Medicaid, ER Studies Make Strong Case for Obamacare
This week, the New England Journal of Medicine published a major study of Medicaid in Oregon which has rapidly emerged of a Rorschach test of sorts. That is, partisans on either side of the political divide tend to see what they want to see in its results. While conservatives claim Medicaid expansion has been debunked by numbers showing little change in blood pressure, cholesterol, and diabetes over two years between those who did and did not gain access to Medicaid, liberals tout findings revealing "Medicaid improved rates of diagnosis of depression, increased the use of preventive services, and improved the financial outlook for enrollees."
Ultimately, as Ezra Klein, Kevin Drum, Aaron Carroll and Austin Frakt all conclude, the limited sample size, short-time frame and narrow measures of "health outcomes" make conclusions about the efficacy of Medicaid difficult to reach. But combined with other recent research, there is little question that Medicaid expansion will make the financial prospects and quality of life significantly better for the previously uninsured. As for the legion of Republican politicians instead insisting "no one goes without health care in America" because "you just go the emergency room," studies documenting the rapid disappearance of ER's and trauma centers show that GOP talking point is just a cruel joke.
Writing in the New York Times, Annie Lowrey provided a concise summary of what the NEJM paper says--and doesn't say--about the 10,000 out of 100,000 Oregonians who won the state's Medicaid lottery:
The Oregon Health Study released a new round of results on Wednesday, showing that Medicaid coverage does not seem to improve low-income adults' blood pressure, blood sugar or weight in a two-year time frame. It says nothing about the chance of diagnosis of, eventual health outcomes for or costs associated with any form of cancer, Alzheimer's, Parkinson's or dozens of other debilitating medical conditions. It also says nothing about health results outside of a two-year time frame...
Where it says something, it says a lot: it provides strong evidence that Medicaid recipients will spend more, use more tests, experience less depression, have fewer bills sent to collection agencies, and so on. It shows health insurance working just the way insurance is supposed to work: protecting the financial stability of the people purchasing it.
As it turns out, other recent analyses also had a lot to say about what happens when the uninsured gain coverage in ways similar to what will happen under the Affordable Care Act starting in 2014.

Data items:
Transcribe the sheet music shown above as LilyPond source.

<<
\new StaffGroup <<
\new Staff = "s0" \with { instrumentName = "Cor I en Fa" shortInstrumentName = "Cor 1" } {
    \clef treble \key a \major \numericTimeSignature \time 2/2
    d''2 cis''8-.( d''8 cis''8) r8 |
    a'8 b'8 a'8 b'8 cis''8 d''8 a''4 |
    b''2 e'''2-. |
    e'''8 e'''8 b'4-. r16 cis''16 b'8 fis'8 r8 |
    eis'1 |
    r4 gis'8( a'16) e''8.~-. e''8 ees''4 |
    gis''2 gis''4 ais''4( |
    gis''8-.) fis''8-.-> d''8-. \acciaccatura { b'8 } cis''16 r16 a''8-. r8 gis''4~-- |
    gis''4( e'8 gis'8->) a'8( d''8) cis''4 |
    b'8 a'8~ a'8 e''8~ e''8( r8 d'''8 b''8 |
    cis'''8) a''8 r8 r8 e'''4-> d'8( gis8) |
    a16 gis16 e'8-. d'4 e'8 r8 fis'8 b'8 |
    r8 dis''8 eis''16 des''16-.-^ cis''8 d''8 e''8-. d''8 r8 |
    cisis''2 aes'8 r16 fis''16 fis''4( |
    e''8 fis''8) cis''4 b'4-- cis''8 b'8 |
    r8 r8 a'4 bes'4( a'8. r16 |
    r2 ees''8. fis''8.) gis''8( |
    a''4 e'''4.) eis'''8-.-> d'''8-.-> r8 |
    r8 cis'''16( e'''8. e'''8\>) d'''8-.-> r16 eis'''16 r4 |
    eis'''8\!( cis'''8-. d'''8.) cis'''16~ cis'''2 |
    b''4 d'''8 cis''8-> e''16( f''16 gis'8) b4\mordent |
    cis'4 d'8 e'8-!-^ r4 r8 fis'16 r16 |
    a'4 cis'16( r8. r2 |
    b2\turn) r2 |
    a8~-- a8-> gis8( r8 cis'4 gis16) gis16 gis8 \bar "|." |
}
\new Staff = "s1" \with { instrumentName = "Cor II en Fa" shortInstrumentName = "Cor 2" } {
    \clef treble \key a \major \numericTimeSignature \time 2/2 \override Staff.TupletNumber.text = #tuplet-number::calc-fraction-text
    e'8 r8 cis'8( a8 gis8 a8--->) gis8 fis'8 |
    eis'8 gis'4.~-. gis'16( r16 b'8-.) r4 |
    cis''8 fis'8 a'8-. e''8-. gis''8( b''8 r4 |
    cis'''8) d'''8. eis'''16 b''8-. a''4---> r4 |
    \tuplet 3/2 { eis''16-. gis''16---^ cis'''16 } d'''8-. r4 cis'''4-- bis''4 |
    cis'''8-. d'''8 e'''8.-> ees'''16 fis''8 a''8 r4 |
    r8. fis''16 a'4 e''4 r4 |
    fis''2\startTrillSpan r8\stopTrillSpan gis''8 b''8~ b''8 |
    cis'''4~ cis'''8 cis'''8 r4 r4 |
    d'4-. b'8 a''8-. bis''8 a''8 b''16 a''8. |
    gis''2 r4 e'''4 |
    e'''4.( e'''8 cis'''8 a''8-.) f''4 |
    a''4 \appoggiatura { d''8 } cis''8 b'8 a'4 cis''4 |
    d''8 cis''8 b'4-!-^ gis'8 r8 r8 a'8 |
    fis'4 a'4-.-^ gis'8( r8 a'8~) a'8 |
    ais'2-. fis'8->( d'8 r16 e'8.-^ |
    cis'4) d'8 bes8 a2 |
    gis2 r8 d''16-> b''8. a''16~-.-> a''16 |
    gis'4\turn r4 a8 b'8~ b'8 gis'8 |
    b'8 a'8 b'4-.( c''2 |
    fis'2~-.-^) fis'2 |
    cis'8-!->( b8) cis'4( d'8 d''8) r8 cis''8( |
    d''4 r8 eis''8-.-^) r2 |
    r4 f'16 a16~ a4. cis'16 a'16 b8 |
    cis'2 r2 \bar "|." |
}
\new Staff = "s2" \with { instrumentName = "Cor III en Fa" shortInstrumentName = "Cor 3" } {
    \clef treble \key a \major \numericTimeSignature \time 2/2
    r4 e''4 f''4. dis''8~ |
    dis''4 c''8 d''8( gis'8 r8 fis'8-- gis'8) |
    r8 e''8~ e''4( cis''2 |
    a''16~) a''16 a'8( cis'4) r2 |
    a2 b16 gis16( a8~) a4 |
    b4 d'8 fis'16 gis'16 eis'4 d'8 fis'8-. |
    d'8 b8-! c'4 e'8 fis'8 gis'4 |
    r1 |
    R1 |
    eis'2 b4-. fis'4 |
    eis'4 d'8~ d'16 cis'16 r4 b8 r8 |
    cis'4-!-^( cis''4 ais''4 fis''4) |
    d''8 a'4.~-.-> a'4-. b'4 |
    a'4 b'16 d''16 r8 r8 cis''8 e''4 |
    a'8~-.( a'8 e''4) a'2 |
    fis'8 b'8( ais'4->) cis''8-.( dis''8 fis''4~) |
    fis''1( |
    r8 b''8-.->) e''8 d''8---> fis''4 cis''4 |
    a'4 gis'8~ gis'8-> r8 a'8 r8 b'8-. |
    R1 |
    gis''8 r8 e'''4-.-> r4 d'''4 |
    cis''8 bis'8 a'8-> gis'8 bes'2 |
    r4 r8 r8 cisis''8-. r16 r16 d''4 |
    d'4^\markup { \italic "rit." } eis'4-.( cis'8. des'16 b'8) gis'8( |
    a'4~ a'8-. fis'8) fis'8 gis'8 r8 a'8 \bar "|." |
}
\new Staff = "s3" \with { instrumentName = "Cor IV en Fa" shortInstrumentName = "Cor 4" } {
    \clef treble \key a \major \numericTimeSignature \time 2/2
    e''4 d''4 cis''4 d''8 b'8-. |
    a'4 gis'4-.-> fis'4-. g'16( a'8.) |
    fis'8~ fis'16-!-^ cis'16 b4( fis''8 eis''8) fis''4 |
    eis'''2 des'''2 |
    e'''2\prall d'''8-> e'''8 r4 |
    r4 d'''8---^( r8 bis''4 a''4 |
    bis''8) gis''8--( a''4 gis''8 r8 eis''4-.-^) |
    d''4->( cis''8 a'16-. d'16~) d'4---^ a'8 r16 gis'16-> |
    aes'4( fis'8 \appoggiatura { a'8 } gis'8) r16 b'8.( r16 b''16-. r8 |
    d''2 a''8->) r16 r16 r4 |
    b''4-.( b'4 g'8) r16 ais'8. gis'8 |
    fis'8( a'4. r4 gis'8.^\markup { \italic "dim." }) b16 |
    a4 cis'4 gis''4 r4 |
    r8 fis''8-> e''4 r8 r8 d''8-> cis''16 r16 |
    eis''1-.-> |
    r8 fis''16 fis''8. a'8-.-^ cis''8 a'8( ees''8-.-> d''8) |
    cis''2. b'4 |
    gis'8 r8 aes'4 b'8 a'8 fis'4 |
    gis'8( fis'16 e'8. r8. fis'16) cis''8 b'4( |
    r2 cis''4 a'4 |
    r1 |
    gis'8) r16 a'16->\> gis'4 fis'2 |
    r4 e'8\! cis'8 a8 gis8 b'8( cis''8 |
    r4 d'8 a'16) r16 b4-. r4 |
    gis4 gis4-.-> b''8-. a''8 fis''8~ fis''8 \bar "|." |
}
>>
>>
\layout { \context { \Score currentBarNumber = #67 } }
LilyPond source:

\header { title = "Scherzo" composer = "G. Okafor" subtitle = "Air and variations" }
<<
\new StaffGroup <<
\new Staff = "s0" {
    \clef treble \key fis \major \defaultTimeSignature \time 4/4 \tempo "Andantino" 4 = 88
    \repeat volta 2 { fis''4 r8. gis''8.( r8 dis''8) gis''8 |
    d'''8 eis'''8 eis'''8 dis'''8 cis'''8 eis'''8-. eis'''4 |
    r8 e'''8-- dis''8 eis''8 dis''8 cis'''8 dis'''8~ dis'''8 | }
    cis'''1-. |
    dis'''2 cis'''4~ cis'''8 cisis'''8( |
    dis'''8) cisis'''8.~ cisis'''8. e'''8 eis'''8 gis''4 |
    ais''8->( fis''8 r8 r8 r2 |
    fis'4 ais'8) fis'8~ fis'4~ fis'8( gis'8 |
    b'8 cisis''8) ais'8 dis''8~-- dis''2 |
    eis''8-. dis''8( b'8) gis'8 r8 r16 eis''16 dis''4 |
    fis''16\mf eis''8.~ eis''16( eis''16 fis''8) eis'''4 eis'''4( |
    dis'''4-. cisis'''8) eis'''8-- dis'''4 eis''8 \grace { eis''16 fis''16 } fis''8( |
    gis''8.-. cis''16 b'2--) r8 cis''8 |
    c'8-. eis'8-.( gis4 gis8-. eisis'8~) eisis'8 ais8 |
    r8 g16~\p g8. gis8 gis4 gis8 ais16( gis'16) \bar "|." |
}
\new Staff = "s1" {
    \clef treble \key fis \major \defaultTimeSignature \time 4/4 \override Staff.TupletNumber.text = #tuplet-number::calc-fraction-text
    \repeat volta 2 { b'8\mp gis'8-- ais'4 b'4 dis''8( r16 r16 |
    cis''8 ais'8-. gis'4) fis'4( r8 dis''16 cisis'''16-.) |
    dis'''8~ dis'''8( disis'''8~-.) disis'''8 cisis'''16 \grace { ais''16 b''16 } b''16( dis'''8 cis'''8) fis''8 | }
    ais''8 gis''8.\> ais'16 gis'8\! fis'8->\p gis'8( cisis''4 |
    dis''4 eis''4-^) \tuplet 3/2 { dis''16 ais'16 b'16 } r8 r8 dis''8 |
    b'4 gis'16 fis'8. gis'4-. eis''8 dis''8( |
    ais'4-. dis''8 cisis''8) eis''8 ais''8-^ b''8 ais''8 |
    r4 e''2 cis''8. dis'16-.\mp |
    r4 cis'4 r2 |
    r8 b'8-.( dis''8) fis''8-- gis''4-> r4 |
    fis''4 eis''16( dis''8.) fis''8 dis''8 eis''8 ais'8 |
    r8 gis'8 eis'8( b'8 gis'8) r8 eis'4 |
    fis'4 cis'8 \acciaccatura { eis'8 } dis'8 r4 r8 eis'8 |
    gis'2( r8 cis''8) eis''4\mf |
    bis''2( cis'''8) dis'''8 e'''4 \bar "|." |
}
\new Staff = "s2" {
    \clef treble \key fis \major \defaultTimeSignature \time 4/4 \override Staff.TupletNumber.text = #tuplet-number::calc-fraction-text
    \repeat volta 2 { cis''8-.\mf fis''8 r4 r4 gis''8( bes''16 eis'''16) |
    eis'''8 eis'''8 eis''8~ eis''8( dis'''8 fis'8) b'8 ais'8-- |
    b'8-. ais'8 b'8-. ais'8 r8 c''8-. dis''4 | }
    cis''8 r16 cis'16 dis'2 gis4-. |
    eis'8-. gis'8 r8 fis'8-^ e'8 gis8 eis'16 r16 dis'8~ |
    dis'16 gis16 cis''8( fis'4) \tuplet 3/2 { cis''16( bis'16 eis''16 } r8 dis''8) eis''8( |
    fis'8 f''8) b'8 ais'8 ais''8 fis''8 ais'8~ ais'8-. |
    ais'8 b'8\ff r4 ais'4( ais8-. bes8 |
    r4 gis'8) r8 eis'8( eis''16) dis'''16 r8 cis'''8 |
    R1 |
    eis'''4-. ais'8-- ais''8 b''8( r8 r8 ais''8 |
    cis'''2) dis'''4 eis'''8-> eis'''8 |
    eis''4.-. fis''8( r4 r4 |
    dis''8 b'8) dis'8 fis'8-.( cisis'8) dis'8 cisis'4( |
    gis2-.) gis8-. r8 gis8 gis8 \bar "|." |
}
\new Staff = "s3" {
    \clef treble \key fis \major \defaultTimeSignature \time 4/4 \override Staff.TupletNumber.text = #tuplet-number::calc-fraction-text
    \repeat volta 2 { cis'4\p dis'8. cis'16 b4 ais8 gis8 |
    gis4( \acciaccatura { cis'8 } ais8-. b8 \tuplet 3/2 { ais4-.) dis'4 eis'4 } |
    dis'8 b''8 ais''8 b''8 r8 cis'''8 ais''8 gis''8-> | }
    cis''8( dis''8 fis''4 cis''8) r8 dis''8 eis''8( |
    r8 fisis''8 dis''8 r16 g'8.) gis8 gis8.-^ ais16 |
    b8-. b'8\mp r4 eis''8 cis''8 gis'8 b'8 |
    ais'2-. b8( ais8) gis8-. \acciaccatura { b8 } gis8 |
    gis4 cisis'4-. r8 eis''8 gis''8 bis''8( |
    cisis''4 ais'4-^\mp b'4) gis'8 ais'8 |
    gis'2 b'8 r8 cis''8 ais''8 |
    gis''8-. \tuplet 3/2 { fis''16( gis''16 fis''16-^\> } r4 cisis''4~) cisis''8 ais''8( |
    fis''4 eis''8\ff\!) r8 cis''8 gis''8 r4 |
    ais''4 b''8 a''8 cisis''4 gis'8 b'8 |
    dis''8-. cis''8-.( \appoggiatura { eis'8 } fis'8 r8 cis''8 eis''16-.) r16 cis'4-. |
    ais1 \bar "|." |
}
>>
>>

=== Directions ===
A – According to the Medicaid article, how many Oregonians won the state's Medicaid lottery?
B – In the Medicaid article, rewrite the part that opens with the words containing "Ultimately, as Ezra" and closes with "a cruel joke.", swapping "cruel joke" for "bitter joke".
C – Summarize the Medicaid article in two sentences.

=== Task results ===
A – 10,000 out of 100,000 Oregonians

B –
Ultimately, as Ezra Klein, Kevin Drum, Aaron Carroll and Austin Frakt all conclude, the limited sample size, short-time frame and narrow measures of "health outcomes" make conclusions about the efficacy of Medicaid difficult to reach. But combined with other recent research, there is little question that Medicaid expansion will make the financial prospects and quality of life significantly better for the previously uninsured. As for the legion of Republican politicians instead insisting "no one goes without health care in America" because "you just go the emergency room," studies documenting the rapid disappearance of ER's and trauma centers show that GOP talking point is just a bitter joke.

C – A New England Journal of Medicine study of Medicaid in Oregon showed little change in blood pressure, cholesterol, and diabetes over two years, but it found better diagnosis of depression, more use of preventive services, and an improved financial outlook for enrollees. Its limited sample size, short time frame, and narrow measures make conclusions about Medicaid's efficacy difficult, yet combined with other research it leaves little question that expansion will significantly improve the finances and quality of life of the previously uninsured.